Genel olarak sorduğum bu tip sorularda benzer yanıtlar alıyorum. “Bilmem, almıyorum işte!” gibi ön yanıtlar, kişilere neden bu davranışı yaptığını bilmediğini anımsatıyor. Sonraki yanıtlar ise hemen hemen şöyle: “Aynı şeyleri dağıtıyorlar”, “işime yaramıyor”, “satış yapmak için taktik deniyorlar” vs.
Aslında ilk zamanlar, broşür üzerinde yazılanlar benim dikkatimi çekiyordu. Sokaklarda dağıtılan bu kâğıtları alır, “ne bu?” diye bakardım. Fakat bir süre sonra, broşür dağıtanların yanından ben de duyarsızca geçmeye başladım. Onları gerçekten görüyor ama görmemezlikten geliyordum. Neden böyle oldu, ne değişti?

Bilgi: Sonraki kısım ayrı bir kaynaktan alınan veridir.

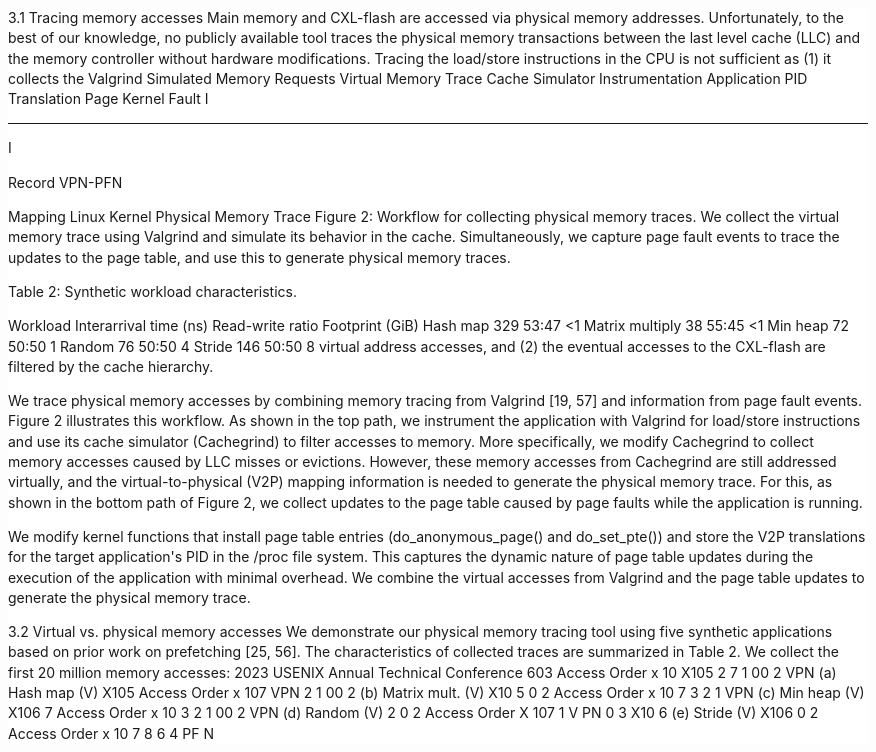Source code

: 3.1 Tracing memory accesses Main memory and CXL-flash are accessed via physical memory addresses. Unfortunately, to the best of our knowledge, no publicly available tool traces the physical memory transactions between the last level cache (LLC) and the memory controller without hardware modifications. Tracing the load/store instructions in the CPU is not sufficient as (1) it collects the Valgrind Simulated Memory Requests Virtual Memory Trace Cache Simulator Instrumentation Application PID Translation Page Kernel Fault I
______
I

Record VPN-PFN

Mapping Linux Kernel Physical Memory Trace Figure 2: Workflow for collecting physical memory traces. We collect the virtual memory trace using Valgrind and simulate its behavior in the cache. Simultaneously, we capture page fault events to trace the updates to the page table, and use this to generate physical memory traces.

Table 2: Synthetic workload characteristics.

Workload Interarrival time (ns)
Read-write ratio Footprint
(GiB)
Hash map 329 53:47 <1 Matrix multiply 38 55:45 <1 Min heap 72 50:50 1 Random 76 50:50 4 Stride 146 50:50 8 virtual address accesses, and (2) the eventual accesses to the CXL-flash are filtered by the cache hierarchy.

We trace physical memory accesses by combining memory tracing from Valgrind [19, 57] and information from page fault events. Figure 2 illustrates this workflow. As shown in the top path, we instrument the application with Valgrind for load/store instructions and use its cache simulator (Cachegrind) to filter accesses to memory. More specifically, we modify Cachegrind to collect memory accesses caused by LLC misses or evictions. However, these memory accesses from Cachegrind are still addressed virtually, and the virtual-to-physical (V2P) mapping information is needed to generate the physical memory trace. For this, as shown in the bottom path of Figure 2, we collect updates to the page table caused by page faults while the application is running.

We modify kernel functions that install page table entries
(do_anonymous_page() and do_set_pte()) and store the V2P translations for the target application's PID in the /proc file system. This captures the dynamic nature of page table updates during the execution of the application with minimal overhead. We combine the virtual accesses from Valgrind and the page table updates to generate the physical memory trace.

3.2 Virtual vs. physical memory accesses We demonstrate our physical memory tracing tool using five synthetic applications based on prior work on prefetching [25, 56]. The characteristics of collected traces are summarized in Table 2. We collect the first 20 million memory accesses:
 2023 USENIX Annual Technical Conference 603 Access Order x 10 X105 2 7 1 00 2 VPN
(a) Hash map (V)
X105 Access Order x 107 VPN
2 1 00 2
(b) Matrix mult. (V)
X10 5 0 2 Access Order x 10 7 3 2 1 VPN
(c) Min heap (V)
X106 7 Access Order x 10 3 2 1 00 2 VPN
(d) Random (V)
2 0 2 Access Order X 107 1 V
PN
0 3 X10 6
(e) Stride (V)
X106 0 2 Access Order x 10 7 8 6 4 PF
N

Aslında içinde bulunduğumuz toplum bizi yönlendiriyor. Kimse almayınca biz de almıyoruz. Herkesin yaptığı şeyleri yapıyoruz. Topluma ayak uyduruyoruz.
Kalabalık şehirlerde bu duyarsızlık, küçük yerleşim merkezlerine oranla daha fazla. Çünkü alelacele koşuşturmacalar sırasında toplum olarak insan, duygusal hislerden uzaklaşarak çevreye yabancılaşıyor. Duygusal hislerin yerini, alışılagelmiş mekanik hareketler alıyor.
Bazı ürünlerin satışında broşürlerin araç olarak kullanılması ve “afedersiniz” le başlayan dilenme yöntemleri, sokakta bir şeyler dağıtanlara karşı yabancılaşma nedenlerinden biri. Öyle ki, yakın zamanda gördüğüm bir örnekte içecek firmalarından biri, reklâm için ürününü bedava dağıtmaya kalkmış, ama insanların ilk tepkisi geri çekilme yönünde olmuştu.
Broşürler, internetin yoğun kullanılmadığı zamanlarda başarılı bir reklâm yöntemiydi. Çekiciliği vardı. Gittikçe kinestetik duyulardan uzaklaşıp sanala yönlenme, bu derinliği bitime noktasına geldi. Gerçi boşu boşuna çöpe giden binlerce kâğıdın durumu da engellenmiş oldu.
Sokakta dağıtılan broşürlerin alınmama nedeni, aslında çok derin ve içi kazıldıkça farklı sonuçlar getirebilecek bir konu. Dağıtılan reklâm kâğıtlarına karşı, sizin tepkiniz nedir?